Tuesday, September 24, 2024

Cultural Curios: The Ass-Dollar







ass-dollar (n.) 1. Any piece of currency received in change so worn out and raggedy that the recipient rightfully concludes was almost certainly stored up some prior owner's tailpipe at some point in time. e.g. "I got two ass-dollars in change at the drive-thru."

Having received far too many exemplars of the type, we herewith officially coin the term. Use it widely with our sincerest benedictions. They have apparently overrun the circulating bills to the point that the Treasury Department no longer finds it convenient to remove them from circulation.

Just one more indicator of the true state of civilization, and its continued slippage towards mud-hut Turd World status.

Don't even bring up the actual value of same over time.

3 comments:

SiGraybeard said...

You know that Voltaire quote about paper currency always returning to the value of the paper? What happens when it costs more to print the dollar than the dollar is worth? It's not like they can go to a cheaper alloy, like the zinc pennies we've been using since the mid-80s. The cost of the paper in the dollar has to be going up - they're forcing it to.

Opie Odd said...

If you add enough zeros, that will take care of it - for a while.

Aesop said...

They've already crossed that threshold.

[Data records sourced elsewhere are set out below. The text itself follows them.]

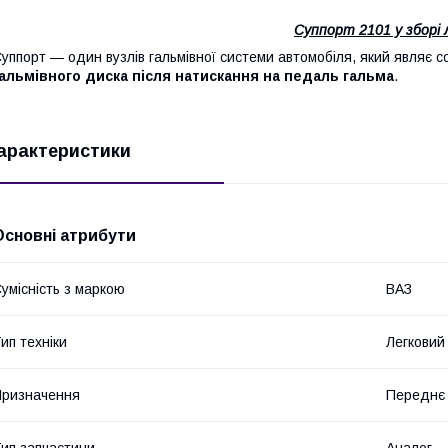
Суппорт 2101 у зборі 
уппорт — один вузлів гальмівної системи автомобіля, який являє с
альмівного диска після натискання на педаль гальма
.
арактеристики
Основні атрибути
умісність з маркою
ВАЗ
ип техніки
Легковий
ризначення
Переднє 
ип запчастини
Аналог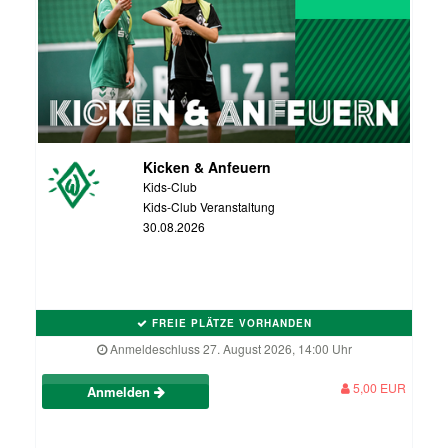
Kicken & Anfeuern
Kids-Club
Kids-Club Veranstaltung
30.08.2026
FREIE PLÄTZE VORHANDEN
Anmeldeschluss 27. August 2026, 14:00 Uhr
5,00 EUR
Anmelden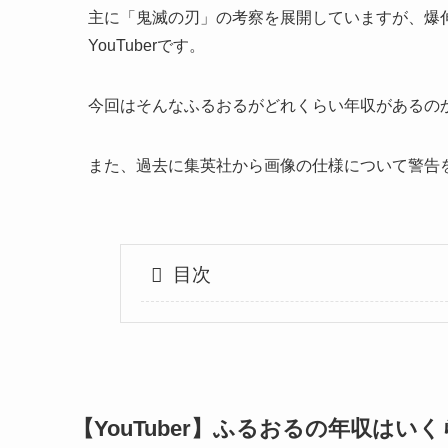
主に「鬼滅の刃」の考察を展開していますが、爆
YouTuberです。
今回はそんなふるおるがどれくらい年収があるの
また、過去に集英社から画像の仕様について警告
目次
【YouTuber】ふるおるの年収はい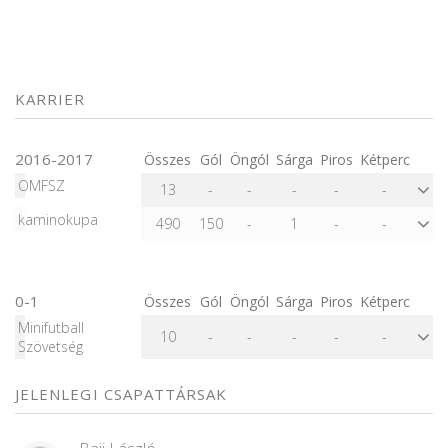
KARRIER
2016-2017
Összes
Gól
Öngól
Sárga
Piros
Kétperc
OMFSZ
13
-
-
-
-
-
kaminokupa
490
150
-
1
-
-
0-1
Összes
Gól
Öngól
Sárga
Piros
Kétperc
Minifutball
10
-
-
-
-
-
Szövetség
JELENLEGI CSAPATTÁRSAK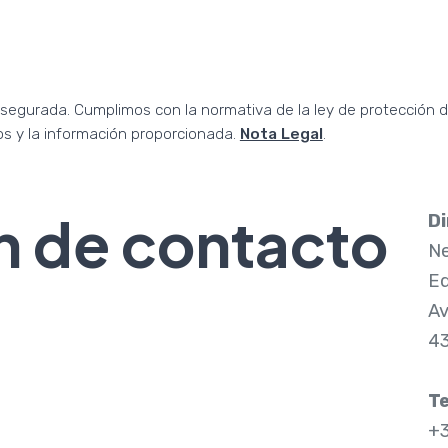
asegurada. Cumplimos con la normativa de la ley de protección 
s y la información proporcionada.
Nota Legal
.
n de contacto
Di
Ne
Ed
Av
43
Te
+3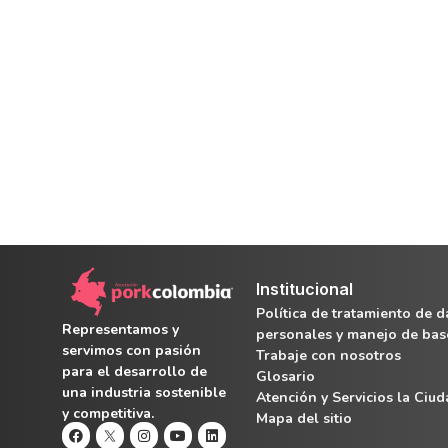
Institucional
Política de tratamiento de d
Representamos y
personales y manejo de bas
servimos con pasión
Trabaje con nosotros
para el desarrollo de
Glosario
una industria sostenible
Atención y Servicios la Ciu
y competitiva.
Mapa del sitio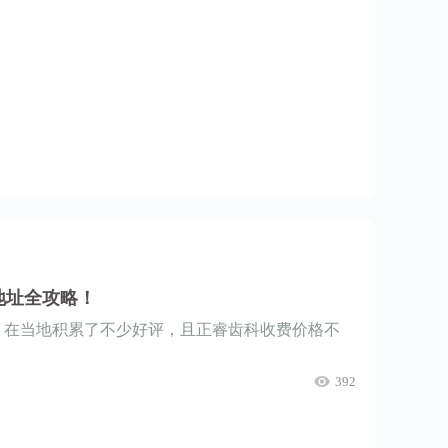
地址全攻略！
，在当地积累了不少好评，且正睿齿科收费价格不
392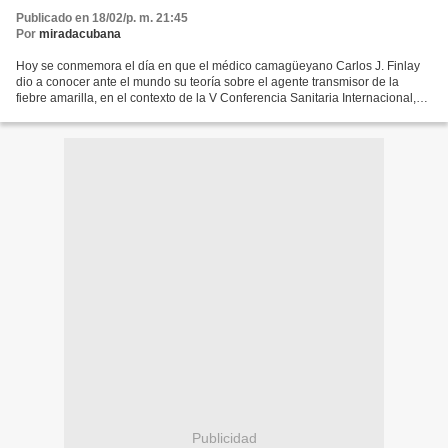
Publicado en 18/02/p. m. 21:45
Por
miradacubana
Hoy se conmemora el día en que el médico camagüeyano Carlos J. Finlay
dio a conocer ante el mundo su teoría sobre el agente transmisor de la
fiebre amarilla, en el contexto de la V Conferencia Sanitaria Internacional,
celebrada en Washington, Estados...
Publicidad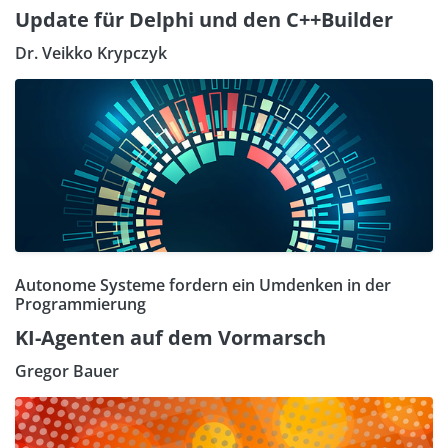
Update für Delphi und den C++Builder
Dr. Veikko Krypczyk
Autonome Systeme fordern ein Umdenken in der
Programmierung
KI-Agenten auf dem Vormarsch
Gregor Bauer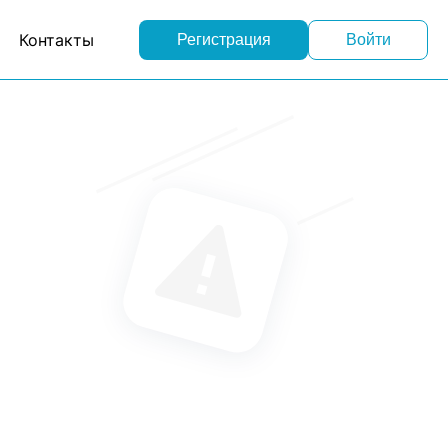
Контакты
Регистрация
Войти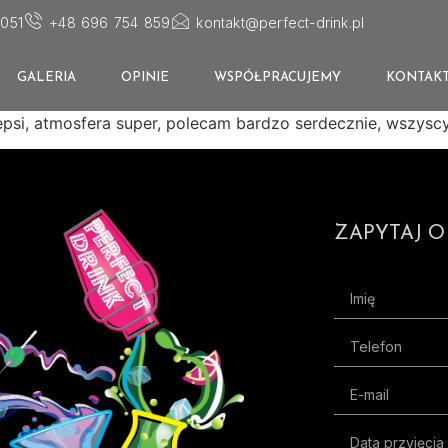
051
+48 696 754 859
kontakt@perfect-drink.pl
GALERIA
OPINIE
WSPÓŁPRACUJEMY
KONTAK
 lepsi, atmosfera super, polecam bardzo serdecznie, wszy
ZAPYTAJ O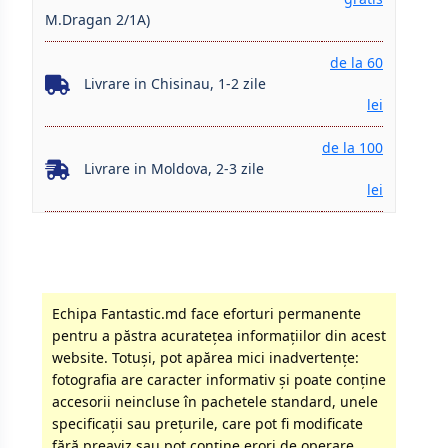
M.Dragan 2/1A)
de la 60
Livrare in Chisinau, 1-2 zile
lei
de la 100
Livrare in Moldova, 2-3 zile
lei
Echipa Fantastic.md face eforturi permanente
pentru a păstra acurateţea informaţiilor din acest
website. Totuși, pot apărea mici inadvertenţe:
fotografia are caracter informativ şi poate conţine
accesorii neincluse în pachetele standard, unele
specificaţii sau preţurile, care pot fi modificate
fără preaviz sau pot conţine erori de operare.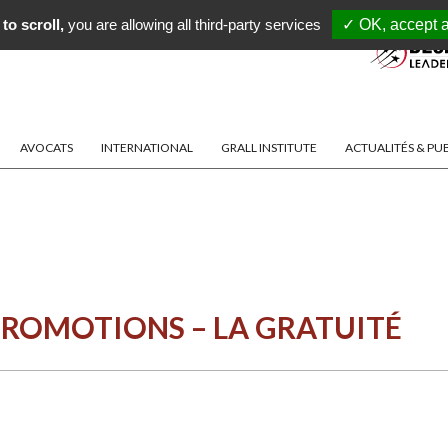
to scroll,
you are allowing all third-party services
✓ OK, accept a
AVOCATS
INTERNATIONAL
GRALL INSTITUTE
ACTUALITÉS & PU
PROMOTIONS – LA GRATUITÉ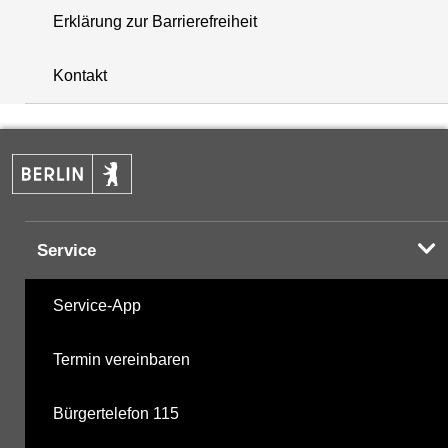
Erklärung zur Barrierefreiheit
+
Kontakt
−
Service
Service-App
Termin vereinbaren
Bürgertelefon 115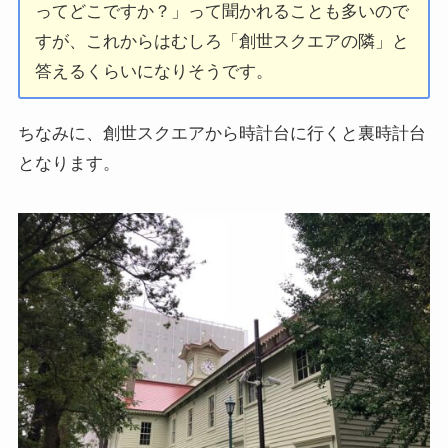
ってどこですか？」って聞かれることも多いので
すが、これからはむしろ「創世スクエアの隣」と
答えるくらいになりそうです。
ちなみに、創世スクエアから時計台に行くと裏時計台
となります。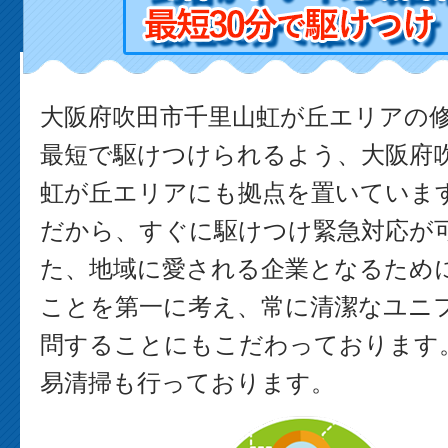
大阪府吹田市千里山虹が丘エリアの
最短で駆けつけられるよう、大阪府
虹が丘エリアにも拠点を置いていま
だから、すぐに駆けつけ緊急対応が可
た、地域に愛される企業となるため
ことを第一に考え、常に清潔なユニ
問することにもこだわっております。
易清掃も行っております。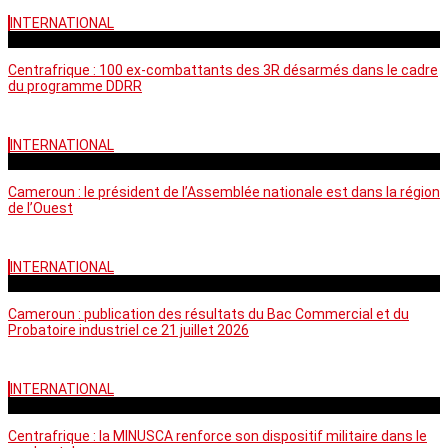
INTERNATIONAL
mardi - 15:39 GMT
Centrafrique : 100 ex-combattants des 3R désarmés dans le cadre
du programme DDRR
INTERNATIONAL
vendredi - 14:20 GMT
Cameroun : le président de l’Assemblée nationale est dans la région
de l’Ouest
INTERNATIONAL
mardi - 06:36 GMT
Cameroun : publication des résultats du Bac Commercial et du
Probatoire industriel ce 21 juillet 2026
INTERNATIONAL
vendredi - 06:59 GMT
Centrafrique : la MINUSCA renforce son dispositif militaire dans le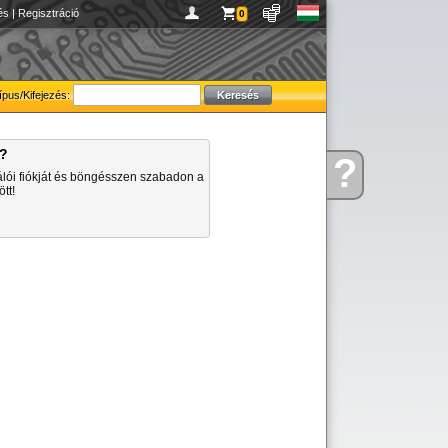
és
|
Regisztráció
0
ípus/Kifejezés:
a?
?
Kérdése
álói fiókját és böngésszen szabadon a
van
tt!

The value of a $1 bill is already less, in real terms, than the cost to print one.

The spot price at the moment I type this is $2621.48/oz for gold, meaning a US dollar in 2024 is worth 0.78¢ (i.e. about 3/4s of 1¢) compared to a U.S. dollar from 1837-1933 (an inflation rate of over 12,600% since 1933), while it costs the Treasury Dept. between 2.8¢ and 5.4¢ to print a $1 bill, per various sources, i.e. about 4 to 9 times the value of the bill itself in real terms.

They would provide more long-term utility if they were printed on perforated toilet paper squares, taking the meaning of "ass-dollar" to a whole new level, while preventing them being discarded in the streets after the inevitable future financial collapse, unlike Weimar reichsmarks, Zimbabwean dollars, or Venezuelan pesos.